Dataset —
=== Section Start ===

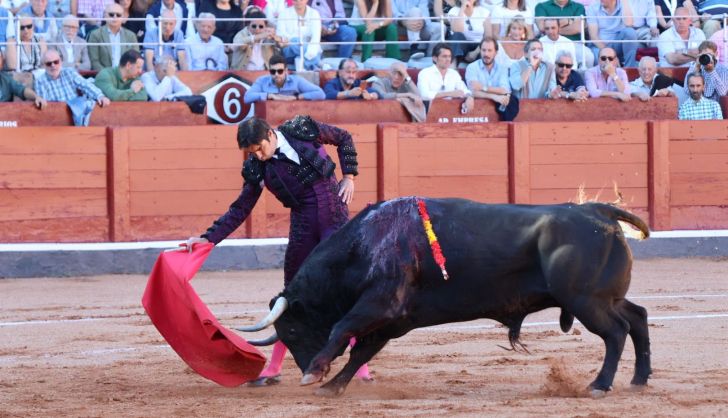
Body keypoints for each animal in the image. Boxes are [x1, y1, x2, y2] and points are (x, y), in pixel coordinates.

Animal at [242, 198, 652, 396]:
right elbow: (361, 351)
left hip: (586, 301)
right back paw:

=== Section End ===

Exercise —
Write the listing out a second time exactly, dropping all images.

Response —
Body keypoints for each animal in the image. Boxes are [x1, y1, x2, y2] and points are (x, y), in pixel coordinates.

Animal at [242, 198, 652, 396]:
right elbow: (361, 351)
left hip: (586, 301)
right back paw:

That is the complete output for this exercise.